Lang Tran

The development and application of ENMs promises many benefits to both society and the global economy. However, to ensure responsible development of this emerging technology, governance must be put into place to ensure that any potential risk posed by ENMs are fully understood and controlled. The regulatory landscape is constantly evolving for all substances and products. However, in the case of ENMs, challenges are greater because on the nanoscale, properties of a material relevant to its safety and effectiveness may differ from those on the bulk scale.

The idea for NANOSOLUTIONS is that it offers a solution to the needs of industry operating within necessary regulatory circles to be able to classify the hazards of nanomaterials. Classification simplifies and rationalises the description of nanomaterials. Different materials can be put into different boxes depending on their physical and chemical characteristics in order to facilitate their management. If this doesn’t exist, each nanomaterial has to be dealt with on a case-by-case basis.

The challenge for us is to do two things: not only will we classify the materials as being safe or not, but also maintain an awareness of the composition of the materials. That is something that takes a long time to work out.
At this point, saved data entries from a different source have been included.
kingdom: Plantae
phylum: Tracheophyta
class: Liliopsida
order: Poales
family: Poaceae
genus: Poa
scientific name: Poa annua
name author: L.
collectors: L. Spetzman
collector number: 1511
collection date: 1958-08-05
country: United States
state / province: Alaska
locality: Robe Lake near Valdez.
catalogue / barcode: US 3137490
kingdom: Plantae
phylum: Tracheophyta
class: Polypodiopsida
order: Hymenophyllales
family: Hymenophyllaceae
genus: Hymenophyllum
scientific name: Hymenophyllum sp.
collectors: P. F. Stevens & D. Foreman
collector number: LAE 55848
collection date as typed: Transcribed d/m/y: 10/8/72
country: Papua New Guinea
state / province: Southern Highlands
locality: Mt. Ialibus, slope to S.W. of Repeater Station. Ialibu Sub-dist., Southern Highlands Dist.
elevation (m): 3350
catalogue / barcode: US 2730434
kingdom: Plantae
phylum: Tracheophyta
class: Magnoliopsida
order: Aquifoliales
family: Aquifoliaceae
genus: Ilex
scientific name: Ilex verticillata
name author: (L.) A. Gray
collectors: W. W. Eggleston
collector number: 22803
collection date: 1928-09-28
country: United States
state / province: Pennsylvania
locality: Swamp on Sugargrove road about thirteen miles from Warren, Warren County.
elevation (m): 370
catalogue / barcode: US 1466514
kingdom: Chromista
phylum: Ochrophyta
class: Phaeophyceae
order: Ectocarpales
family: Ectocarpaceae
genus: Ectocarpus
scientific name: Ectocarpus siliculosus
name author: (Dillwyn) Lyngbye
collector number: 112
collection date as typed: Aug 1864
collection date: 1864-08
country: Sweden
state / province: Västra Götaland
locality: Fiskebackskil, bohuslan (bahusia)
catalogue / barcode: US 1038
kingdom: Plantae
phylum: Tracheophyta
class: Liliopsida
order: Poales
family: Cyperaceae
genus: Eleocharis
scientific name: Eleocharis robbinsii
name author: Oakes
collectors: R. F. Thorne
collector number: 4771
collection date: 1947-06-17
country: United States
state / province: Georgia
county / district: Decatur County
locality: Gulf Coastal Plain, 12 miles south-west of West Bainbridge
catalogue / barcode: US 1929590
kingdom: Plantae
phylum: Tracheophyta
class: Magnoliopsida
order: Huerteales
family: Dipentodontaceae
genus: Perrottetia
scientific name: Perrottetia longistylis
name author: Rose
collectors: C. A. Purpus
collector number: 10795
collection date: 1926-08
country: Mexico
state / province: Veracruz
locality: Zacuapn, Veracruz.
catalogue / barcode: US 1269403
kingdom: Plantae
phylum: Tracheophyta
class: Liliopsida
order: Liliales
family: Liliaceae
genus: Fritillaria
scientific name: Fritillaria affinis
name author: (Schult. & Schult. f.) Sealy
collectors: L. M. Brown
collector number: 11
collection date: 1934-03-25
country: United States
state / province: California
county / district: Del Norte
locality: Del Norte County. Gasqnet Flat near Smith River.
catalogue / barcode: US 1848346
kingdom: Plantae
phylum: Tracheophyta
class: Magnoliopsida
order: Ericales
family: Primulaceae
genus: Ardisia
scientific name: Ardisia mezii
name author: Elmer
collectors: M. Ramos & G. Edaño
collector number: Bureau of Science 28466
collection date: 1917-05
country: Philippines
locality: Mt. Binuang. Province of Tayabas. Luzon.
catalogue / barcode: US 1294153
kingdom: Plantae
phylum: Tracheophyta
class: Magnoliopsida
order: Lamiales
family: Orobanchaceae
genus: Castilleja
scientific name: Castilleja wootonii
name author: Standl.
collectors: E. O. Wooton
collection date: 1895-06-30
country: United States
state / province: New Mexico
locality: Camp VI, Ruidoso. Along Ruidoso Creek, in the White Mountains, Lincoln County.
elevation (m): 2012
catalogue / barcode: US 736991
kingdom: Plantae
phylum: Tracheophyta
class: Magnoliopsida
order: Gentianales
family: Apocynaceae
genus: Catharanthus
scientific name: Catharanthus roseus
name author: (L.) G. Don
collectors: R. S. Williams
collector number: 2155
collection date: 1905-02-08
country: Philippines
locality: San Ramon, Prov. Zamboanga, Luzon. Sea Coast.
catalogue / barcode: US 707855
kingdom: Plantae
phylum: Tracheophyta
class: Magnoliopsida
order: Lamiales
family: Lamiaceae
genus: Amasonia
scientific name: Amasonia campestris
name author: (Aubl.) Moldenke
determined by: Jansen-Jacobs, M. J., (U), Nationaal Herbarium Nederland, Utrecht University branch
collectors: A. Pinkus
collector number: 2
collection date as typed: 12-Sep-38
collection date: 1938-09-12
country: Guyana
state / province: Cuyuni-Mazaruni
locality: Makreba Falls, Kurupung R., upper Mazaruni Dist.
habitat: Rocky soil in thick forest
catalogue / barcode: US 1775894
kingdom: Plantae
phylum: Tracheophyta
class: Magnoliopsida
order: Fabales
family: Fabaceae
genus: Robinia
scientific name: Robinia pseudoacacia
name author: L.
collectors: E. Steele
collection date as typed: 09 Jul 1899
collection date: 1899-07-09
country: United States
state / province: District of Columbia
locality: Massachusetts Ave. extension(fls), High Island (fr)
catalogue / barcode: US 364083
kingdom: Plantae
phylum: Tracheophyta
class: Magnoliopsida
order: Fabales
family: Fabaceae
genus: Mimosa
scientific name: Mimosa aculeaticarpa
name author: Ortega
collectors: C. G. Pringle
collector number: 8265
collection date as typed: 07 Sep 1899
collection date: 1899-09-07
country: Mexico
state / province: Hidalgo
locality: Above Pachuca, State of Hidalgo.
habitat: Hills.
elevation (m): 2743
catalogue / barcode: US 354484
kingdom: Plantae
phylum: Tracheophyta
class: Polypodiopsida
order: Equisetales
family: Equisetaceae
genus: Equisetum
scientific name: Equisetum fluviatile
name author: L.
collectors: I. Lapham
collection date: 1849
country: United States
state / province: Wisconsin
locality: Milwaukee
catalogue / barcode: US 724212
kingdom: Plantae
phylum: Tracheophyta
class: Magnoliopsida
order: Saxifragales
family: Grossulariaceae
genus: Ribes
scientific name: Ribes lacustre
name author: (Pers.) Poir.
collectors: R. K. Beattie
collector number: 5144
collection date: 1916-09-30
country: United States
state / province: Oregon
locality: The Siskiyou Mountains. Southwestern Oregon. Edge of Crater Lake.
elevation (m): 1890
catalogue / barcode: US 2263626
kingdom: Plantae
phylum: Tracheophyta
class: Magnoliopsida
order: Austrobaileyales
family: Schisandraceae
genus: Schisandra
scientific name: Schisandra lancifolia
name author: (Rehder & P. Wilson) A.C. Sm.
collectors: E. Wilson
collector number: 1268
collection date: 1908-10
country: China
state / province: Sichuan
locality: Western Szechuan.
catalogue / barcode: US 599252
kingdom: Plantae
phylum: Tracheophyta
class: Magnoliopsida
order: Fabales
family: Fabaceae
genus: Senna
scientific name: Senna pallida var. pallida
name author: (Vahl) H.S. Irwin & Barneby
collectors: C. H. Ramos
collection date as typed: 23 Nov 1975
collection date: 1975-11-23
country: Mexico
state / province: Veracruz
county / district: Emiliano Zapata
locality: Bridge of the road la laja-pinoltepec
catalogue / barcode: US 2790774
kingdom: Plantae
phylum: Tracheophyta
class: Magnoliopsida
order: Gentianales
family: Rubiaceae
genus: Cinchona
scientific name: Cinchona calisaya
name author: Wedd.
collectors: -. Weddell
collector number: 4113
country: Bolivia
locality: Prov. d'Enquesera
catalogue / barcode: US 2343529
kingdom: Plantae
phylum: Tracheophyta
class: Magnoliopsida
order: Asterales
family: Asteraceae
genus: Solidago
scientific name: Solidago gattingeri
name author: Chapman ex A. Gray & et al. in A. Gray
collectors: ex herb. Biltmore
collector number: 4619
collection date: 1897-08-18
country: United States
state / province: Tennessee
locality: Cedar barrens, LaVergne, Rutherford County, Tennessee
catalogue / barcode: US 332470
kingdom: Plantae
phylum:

WP12 will develop an ENM Safety Classifier that can be used for the reliable assessment of ENM safety. Based upon the resulting design and data requirements of the model, specification for a high throughput system for future testing and analysis of further refined or new ENMs will also be produced. The development and design of this will depend upon access to large volumes of data and information being retrieved and abstracted from the data repository in the systems biology work package (WP11), in which all the data produced by the partners, including the characterisation of engineered nanomaterials (ENM) and the study of their effect on cell and animal models by a number of in vitro and in vivo experiments, will be systematically collected, organised and analysed.

There are a lot of materials that can be described as hazardous. But, if there is no exposure to humans, they can be safe; there will be no risk. But we are not doing a risk classification. We are doing a hazard classification, and in order to do that we need a lot of toxicology data. Data mining and neural networking will be used to find the traits that link the physical and chemical characteristics of the nanomaterials with these toxicology results. Those correlations will provide the basis of the Classifier.

At present, the data that will be used for the algorithms that will provide the backbone of the classifier is still being collected. Once this is done, the Classifier will be presented to industrial experts in the form of a prototype computer programme. There are a lot people from industry, academia and regulatory bodies who have an interest in the production of nanomaterials, and so we will bring these people together for a workshop where we can demonstrate how the classifier works and also get feedback from them, so that we can improve on it and also demonstrate that we have a viable solution to their needs.

Nanomaterials are being used in an increasing variety of industries, and it won’t be long before they are incorporated into the mainstream. 20 years ago we were talking about micro-technology. Now we just call it technology. We are now going through the same cycle with nanotechnology, and if the NANOSOLUTIONS classifier helps to speed up the process by giving people confidence in the safety of these materials, we will have achieved our goal.